Those who remained found themselves facing a variety of hardships. Not until the last weeks of the war did warring armies come to this area, but shortages of various goods quickly developed. With Confederate paper money quickly depreciating, commissaries simply seized supplies they needed.
In 1862, the Confederacy adopted a policy of conscription, which initially did not make provision for conscientious objectors. Significantly, two of the four members of the committee North Carolina Yearly Meeting appointed in July 1862 “if way should open for it to have an interview with the Secretary of War and others in authority of the Confederate States either personally by letter or by attorney, in regard to military service” were from Springfield, John Carter and Allen U. Tomlinson. They were able to have an interview with Jefferson Davis himself. A family story has it that when John Carter started his testimony before a committee of the Confederate Senate, he got their attention by opening his remarks: “Why men, we Quakers are just like other men, our mouths open up and down just like other men’s.” They sought complete exemption from military service for Friends. The concession secured was far from ideal: Friends were exempted only the payment of hefty commutation fees of $500, which could be imposed more than once. Drafted Friends often found themselves facing hostile military and civil officials and real sufferings.
When the war ended, this area was ragged and exhausted. In 1865 and 1866, there was a new burst of migration north, to Ohio, Indiana, and Iowa. There was serious discussion about whether ALL Friends should be encouraged to leave North Carolina. But others had a different vision.
In 1864, Friends in Baltimore, concerned about destitute Quaker refugees from Virginia and North Carolina coming through the lines, had formed a group for their aid. This developed into the Baltimore Association of Friends to Assist and Advise Friends of the Southern States. Although it gave some aid to the little groups of Friends who remained in southeastern Virginia and East Tennessee, most of its work was in North Carolina, which had retained the largest number of Quaker residents.

▶ What you should do
Reproduce the entire passage about North Carolina Friends during the Civil War word for word. Rely only on the passage about North Carolina Friends during the Civil War, not on the material.

▶ Entries provided
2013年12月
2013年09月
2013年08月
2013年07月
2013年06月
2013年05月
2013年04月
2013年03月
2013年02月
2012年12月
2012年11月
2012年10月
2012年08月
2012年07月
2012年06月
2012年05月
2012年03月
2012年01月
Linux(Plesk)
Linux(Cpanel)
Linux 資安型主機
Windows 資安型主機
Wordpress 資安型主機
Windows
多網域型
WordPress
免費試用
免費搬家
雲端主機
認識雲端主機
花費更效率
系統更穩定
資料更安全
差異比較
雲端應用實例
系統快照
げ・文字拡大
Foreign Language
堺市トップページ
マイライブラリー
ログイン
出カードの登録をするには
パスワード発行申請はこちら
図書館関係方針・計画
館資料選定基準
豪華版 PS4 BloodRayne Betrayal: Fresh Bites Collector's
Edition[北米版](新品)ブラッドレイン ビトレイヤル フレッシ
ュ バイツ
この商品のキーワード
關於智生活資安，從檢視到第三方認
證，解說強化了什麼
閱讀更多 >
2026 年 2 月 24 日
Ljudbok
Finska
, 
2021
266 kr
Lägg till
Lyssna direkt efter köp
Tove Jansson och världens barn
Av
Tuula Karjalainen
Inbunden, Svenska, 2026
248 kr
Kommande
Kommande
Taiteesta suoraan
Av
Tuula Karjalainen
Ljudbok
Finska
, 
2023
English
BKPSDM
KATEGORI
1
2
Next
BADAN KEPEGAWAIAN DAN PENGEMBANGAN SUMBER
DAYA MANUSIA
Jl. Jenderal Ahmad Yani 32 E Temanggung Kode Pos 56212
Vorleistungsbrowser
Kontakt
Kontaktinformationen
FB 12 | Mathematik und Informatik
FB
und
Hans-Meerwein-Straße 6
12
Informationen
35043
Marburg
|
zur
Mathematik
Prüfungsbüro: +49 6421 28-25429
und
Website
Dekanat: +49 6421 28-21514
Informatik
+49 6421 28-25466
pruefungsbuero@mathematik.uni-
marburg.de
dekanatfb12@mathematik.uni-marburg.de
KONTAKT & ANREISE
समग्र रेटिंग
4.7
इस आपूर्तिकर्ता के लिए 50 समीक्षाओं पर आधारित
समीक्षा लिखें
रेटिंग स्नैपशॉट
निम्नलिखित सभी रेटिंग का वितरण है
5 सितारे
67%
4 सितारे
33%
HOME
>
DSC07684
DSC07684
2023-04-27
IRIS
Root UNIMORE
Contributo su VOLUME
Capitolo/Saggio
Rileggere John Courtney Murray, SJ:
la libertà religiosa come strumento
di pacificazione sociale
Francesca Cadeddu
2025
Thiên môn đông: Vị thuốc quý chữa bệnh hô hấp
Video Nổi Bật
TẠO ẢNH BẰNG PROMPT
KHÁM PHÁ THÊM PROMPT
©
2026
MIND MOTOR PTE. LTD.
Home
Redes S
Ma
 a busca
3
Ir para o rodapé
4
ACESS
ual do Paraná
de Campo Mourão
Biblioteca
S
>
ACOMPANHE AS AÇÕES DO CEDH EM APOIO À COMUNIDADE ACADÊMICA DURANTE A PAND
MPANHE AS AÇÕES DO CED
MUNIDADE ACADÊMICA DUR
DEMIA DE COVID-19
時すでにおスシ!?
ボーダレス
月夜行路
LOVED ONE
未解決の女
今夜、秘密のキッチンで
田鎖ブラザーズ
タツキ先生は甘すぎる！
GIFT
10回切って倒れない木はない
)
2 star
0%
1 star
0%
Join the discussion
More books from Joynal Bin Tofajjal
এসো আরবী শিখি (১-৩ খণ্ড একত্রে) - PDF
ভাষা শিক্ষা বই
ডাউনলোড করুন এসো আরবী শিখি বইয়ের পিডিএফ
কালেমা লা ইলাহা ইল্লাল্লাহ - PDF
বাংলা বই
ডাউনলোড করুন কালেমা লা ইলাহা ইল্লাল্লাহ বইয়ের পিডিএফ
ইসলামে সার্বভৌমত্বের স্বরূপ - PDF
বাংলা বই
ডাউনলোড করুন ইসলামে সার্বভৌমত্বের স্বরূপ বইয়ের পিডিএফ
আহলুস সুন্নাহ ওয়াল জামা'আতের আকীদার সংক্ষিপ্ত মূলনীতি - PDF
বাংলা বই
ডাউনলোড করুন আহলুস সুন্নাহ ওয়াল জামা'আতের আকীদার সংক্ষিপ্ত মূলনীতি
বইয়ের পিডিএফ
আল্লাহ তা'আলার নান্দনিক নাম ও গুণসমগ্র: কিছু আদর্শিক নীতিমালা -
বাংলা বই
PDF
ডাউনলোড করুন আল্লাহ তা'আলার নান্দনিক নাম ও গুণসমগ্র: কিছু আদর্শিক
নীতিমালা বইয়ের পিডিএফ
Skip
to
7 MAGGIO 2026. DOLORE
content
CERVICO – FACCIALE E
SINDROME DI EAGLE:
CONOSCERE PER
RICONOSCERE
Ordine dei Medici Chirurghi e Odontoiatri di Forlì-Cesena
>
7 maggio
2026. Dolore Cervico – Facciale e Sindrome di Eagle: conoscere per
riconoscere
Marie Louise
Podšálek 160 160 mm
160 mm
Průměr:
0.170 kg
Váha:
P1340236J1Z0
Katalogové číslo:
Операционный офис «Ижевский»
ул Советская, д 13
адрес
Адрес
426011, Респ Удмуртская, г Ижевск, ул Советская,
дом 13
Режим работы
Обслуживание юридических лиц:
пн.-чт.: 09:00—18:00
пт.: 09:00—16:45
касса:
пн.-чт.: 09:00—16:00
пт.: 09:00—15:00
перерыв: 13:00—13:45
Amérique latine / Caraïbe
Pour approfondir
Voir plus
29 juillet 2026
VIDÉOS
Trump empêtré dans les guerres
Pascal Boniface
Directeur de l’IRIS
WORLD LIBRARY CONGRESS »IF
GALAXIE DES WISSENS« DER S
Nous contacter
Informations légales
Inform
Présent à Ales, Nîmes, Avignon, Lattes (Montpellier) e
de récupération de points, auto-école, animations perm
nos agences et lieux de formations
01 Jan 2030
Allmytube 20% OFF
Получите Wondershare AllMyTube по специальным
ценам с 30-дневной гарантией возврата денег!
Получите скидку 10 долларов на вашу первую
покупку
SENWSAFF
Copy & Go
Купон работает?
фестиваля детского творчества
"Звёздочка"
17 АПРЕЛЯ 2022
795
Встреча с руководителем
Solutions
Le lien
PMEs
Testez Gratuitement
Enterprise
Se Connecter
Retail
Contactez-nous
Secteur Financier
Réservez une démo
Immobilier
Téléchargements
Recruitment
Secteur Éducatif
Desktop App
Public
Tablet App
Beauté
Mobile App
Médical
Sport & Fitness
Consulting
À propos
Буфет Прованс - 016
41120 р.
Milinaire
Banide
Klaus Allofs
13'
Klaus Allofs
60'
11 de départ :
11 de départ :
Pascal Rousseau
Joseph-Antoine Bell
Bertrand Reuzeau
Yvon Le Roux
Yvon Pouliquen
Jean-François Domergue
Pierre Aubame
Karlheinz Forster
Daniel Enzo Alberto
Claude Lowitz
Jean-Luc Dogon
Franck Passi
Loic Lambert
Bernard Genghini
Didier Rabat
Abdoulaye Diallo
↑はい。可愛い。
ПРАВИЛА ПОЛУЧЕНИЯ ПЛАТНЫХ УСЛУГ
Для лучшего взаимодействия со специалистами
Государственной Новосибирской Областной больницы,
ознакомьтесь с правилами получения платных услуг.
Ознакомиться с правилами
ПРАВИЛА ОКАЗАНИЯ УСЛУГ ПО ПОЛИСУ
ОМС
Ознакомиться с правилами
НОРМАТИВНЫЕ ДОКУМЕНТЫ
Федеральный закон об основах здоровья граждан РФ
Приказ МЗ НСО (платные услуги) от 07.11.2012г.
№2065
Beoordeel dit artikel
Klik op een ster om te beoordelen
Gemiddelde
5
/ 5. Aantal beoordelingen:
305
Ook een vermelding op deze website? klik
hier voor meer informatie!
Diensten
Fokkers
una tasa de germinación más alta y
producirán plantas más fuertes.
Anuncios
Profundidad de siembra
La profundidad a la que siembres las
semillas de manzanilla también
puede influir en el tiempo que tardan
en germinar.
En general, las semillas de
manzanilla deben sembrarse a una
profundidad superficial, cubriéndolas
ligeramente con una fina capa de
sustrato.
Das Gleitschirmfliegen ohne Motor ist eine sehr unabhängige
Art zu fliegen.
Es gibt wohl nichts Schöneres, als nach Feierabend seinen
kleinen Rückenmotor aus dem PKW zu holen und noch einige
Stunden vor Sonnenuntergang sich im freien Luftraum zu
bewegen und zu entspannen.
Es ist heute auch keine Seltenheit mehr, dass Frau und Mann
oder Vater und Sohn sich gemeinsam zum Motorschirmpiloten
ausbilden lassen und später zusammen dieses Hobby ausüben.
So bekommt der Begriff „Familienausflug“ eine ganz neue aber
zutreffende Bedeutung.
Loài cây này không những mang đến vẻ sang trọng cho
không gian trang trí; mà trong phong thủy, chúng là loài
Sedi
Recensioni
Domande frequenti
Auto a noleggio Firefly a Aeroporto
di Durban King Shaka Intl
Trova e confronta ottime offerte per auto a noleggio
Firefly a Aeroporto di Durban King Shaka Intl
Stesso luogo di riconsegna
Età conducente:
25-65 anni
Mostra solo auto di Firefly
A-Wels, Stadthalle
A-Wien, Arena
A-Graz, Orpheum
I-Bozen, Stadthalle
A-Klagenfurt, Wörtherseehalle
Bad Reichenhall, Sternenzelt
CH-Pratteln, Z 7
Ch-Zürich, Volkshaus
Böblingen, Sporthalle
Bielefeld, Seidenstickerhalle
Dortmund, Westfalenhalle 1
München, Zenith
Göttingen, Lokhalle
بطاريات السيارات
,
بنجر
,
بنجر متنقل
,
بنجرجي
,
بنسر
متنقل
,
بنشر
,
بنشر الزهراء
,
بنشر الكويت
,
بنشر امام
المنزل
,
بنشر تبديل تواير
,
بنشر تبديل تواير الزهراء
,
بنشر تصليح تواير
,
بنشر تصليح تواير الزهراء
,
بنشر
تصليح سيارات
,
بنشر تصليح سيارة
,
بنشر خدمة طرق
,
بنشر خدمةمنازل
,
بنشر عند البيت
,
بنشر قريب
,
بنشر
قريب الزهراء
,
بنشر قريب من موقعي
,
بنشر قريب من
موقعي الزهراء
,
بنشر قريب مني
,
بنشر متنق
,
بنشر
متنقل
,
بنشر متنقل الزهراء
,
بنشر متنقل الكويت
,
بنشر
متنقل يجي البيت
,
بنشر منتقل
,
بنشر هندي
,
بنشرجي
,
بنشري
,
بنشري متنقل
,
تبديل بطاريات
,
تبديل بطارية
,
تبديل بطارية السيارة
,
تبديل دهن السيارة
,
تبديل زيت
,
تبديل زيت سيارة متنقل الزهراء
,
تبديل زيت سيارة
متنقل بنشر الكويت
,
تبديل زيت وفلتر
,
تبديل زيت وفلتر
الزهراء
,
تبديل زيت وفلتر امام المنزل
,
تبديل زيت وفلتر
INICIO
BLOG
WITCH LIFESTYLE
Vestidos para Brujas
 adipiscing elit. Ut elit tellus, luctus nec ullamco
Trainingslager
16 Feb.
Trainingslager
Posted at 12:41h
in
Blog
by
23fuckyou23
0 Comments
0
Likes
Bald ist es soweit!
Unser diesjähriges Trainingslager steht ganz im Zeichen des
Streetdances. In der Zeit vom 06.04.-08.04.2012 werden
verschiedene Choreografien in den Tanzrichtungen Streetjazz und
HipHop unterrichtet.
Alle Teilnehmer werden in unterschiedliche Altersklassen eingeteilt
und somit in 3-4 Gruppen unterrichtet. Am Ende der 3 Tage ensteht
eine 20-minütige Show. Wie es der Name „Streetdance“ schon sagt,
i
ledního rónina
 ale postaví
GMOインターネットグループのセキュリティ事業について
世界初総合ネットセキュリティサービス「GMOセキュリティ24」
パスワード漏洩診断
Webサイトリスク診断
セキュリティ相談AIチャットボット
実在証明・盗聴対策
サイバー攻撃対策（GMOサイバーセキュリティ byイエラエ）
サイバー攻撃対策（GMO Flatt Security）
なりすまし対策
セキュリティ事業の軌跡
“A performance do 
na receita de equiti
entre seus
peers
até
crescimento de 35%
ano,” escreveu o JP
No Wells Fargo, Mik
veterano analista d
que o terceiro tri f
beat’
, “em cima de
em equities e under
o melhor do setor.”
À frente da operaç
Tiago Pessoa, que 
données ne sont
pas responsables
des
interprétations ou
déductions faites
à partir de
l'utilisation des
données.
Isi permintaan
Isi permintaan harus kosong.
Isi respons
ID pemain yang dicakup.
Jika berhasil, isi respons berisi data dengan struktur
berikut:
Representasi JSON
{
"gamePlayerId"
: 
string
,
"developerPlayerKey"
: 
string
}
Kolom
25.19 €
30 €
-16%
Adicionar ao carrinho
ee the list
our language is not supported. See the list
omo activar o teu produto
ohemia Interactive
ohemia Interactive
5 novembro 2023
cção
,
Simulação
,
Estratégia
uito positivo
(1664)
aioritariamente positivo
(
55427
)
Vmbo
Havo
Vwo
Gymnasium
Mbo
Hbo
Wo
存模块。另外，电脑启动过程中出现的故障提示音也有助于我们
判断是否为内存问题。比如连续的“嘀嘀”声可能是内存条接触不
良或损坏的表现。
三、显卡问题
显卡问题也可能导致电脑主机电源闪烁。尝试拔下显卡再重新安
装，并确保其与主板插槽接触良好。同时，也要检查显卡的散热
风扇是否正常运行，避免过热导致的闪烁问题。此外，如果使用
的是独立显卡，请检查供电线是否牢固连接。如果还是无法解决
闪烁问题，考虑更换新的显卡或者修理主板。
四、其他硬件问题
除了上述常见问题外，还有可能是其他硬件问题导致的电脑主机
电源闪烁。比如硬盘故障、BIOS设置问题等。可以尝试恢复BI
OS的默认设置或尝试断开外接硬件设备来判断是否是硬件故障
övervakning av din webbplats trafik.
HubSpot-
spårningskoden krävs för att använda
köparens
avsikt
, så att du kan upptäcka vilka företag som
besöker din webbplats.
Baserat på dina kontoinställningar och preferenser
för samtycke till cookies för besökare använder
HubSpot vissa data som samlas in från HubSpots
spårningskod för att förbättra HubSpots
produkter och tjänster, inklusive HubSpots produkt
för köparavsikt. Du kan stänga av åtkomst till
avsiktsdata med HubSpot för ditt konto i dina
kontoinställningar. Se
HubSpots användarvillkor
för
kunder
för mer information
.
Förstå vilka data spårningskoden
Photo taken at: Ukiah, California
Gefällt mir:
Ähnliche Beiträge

▶ Expected answer
Those who remained found themselves facing a variety of hardships. Not until the last weeks of the war did warring armies come to this area, but shortages of various goods quickly developed. With Confederate paper money quickly depreciating, commissaries simply seized supplies they needed.
In 1862, the Confederacy adopted a policy of conscription, which initially did not make provision for conscientious objectors. Significantly, two of the four members of the committee North Carolina Yearly Meeting appointed in July 1862 “if way should open for it to have an interview with the Secretary of War and others in authority of the Confederate States either personally by letter or by attorney, in regard to military service” were from Springfield, John Carter and Allen U. Tomlinson. They were able to have an interview with Jefferson Davis himself. A family story has it that when John Carter started his testimony before a committee of the Confederate Senate, he got their attention by opening his remarks: “Why men, we Quakers are just like other men, our mouths open up and down just like other men’s.” They sought complete exemption from military service for Friends. The concession secured was far from ideal: Friends were exempted only the payment of hefty commutation fees of $500, which could be imposed more than once. Drafted Friends often found themselves facing hostile military and civil officials and real sufferings.
When the war ended, this area was ragged and exhausted. In 1865 and 1866, there was a new burst of migration north, to Ohio, Indiana, and Iowa. There was serious discussion about whether ALL Friends should be encouraged to leave North Carolina. But others had a different vision.
In 1864, Friends in Baltimore, concerned about destitute Quaker refugees from Virginia and North Carolina coming through the lines, had formed a group for their aid. This developed into the Baltimore Association of Friends to Assist and Advise Friends of the Southern States. Although it gave some aid to the little groups of Friends who remained in southeastern Virginia and East Tennessee, most of its work was in North Carolina, which had retained the largest number of Quaker residents.